At maturity, if the Final Value of each index is greater than or equal to its Initial Value, investors receive $1,000 plus a 9.15% contingent digital return, for a total of $1,091.50 per $1,000 note. The return does not increase further even if the indexes rise significantly.
Do the JPMorgan AMJB capped digital notes protect my principal?
If the note is held to maturity, investors are entitled to receive the full $1,000 principal per note even if any index ends below its initial level, subject to the credit risks of JPMorgan Chase Financial Company LLC and JPMorgan Chase & Co. There is no protection against loss if the issuer or guarantor cannot meet their obligations.
What key risks are highlighted for these JPMorgan structured notes (symbol AMJB)?
Risks include the cap on upside at the 9.15% contingent digital return, credit risk of the issuer and guarantor, lack of interest and dividends, and potential illiquidity since the notes will not be listed on an exchange. The estimated value of $984.30 per $1,000 note is below the issue price, and secondary market prices are expected to be lower than the original issue price.
How are these JPMorgan AMJB notes treated for U.S. federal income tax purposes?
They are intended to be treated as contingent payment debt instruments. Holders generally must accrue original issue discount (OID) each year based on a 4.24% comparable yield and a projected single payment of $1,065.35 per $1,000 at maturity for tax purposes, even though actual cash is paid only at maturity.

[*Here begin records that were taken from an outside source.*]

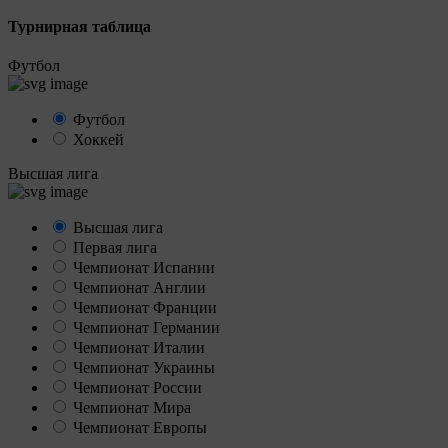
Турнирная таблица
Футбол
Футбол
Хоккей
Высшая лига
Высшая лига
Первая лига
Чемпионат Испании
Чемпионат Англии
Чемпионат Франции
Чемпионат Германии
Чемпионат Италии
Чемпионат Украины
Чемпионат России
Чемпионат Мира
Чемпионат Европы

What are the pricing details and estimated value of the JPMorgan AMJB notes?
The price to public is $1,000 per note, with total issuance of $730,000. Selling commissions are $7.50 per $1,000 note, and proceeds to the issuer are $992.50 per $1,000 note. The estimated value at pricing was $984.30 per $1,000 note, reflecting selling, structuring and hedging costs included in the issue price.